--- START OF Provided text ---

Five Verdicts and a Suspicion

Eight Gates and a Loop was the dispatch loop. Eight gates, three lanes, the entire apparatus that decides whether a task should run. That’s half the brain. This is the other half: what happens after the task runs and someone has to decide if the work was any good.

The review pipeline is 804 lines of automated middle management. It assigns reviewers, parses their verdicts, routes revision requests, spawns child tasks, detects suspicious approvals, and hands merge operations to a completely separate queue. It does all of this on a timer, every tick, without complaint.

It also overrides its own reviewers when they get too perfectionist, and flags approvals it doesn’t trust while honoring them anyway. This is the system that developed professional skepticism and then decided skepticism alone isn’t a policy.

The Verdict Parsing Chain

Every review ends with the reviewer writing a verdict. The review-worker’s job is to parse that verdict into one of five paths. The parsing is a regex chain, ordered from most specific to least:

const revisionSpawnMatch = result.match(
  /REVISION\+SPAWN(?:\((\w+)\))?:\s*(.*?)\s*\|\s*([\s\S]*)/i
)
const spawnMatch = !revisionSpawnMatch
  ? result.match(/SPAWN(?:\((\w+)\))?:\s*(.*?)(?:\s*\|\s*([\s\S]*))?$/i)
  : null
const revisionMatch = !revisionSpawnMatch
  ? result.match(/REVISION:\s*([\s\S]*)/i)
  : null
const isApproved = !revisionSpawnMatch && !spawnMatch
  && !revisionMatch && result.toUpperCase().includes('APPROVED')

Four regexes and a string search. If none of them match, the verdict is ambiguous, and the task goes back to the review queue for someone else to look at. No auto-approve on ambiguity. Not anymore.

--- END OF Provided text ---
--- START OF Recorded information ---

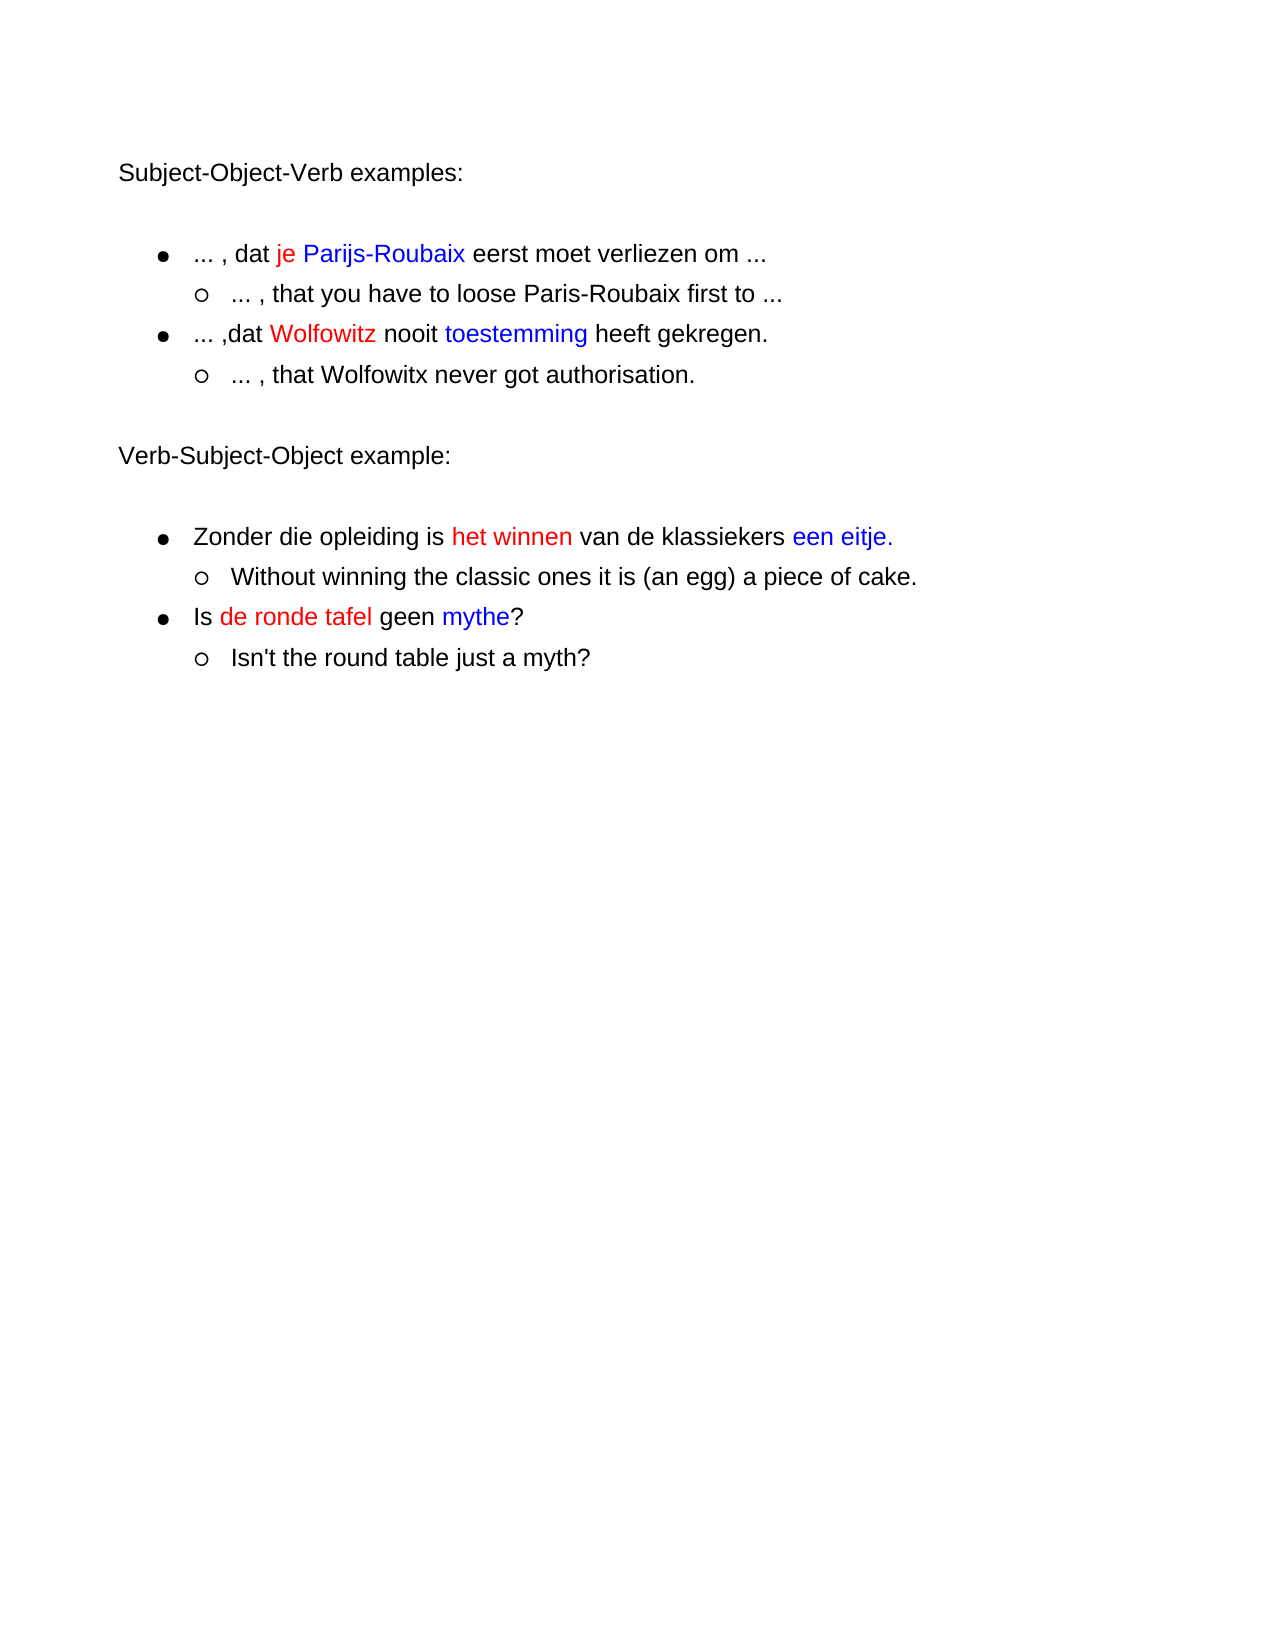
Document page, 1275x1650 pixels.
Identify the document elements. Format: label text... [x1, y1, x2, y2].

--- END OF Recorded information ---

▸ **Set exercise**
Copy out everything in the review pipeline text above, from "Five Verdicts and" down to "was any good.".

▸ **Result of this exercise**
Five Verdicts and a Suspicion

Eight Gates and a Loop was the dispatch loop. Eight gates, three lanes, the entire apparatus that decides whether a task should run. That’s half the brain. This is the other half: what happens after the task runs and someone has to decide if the work was any good.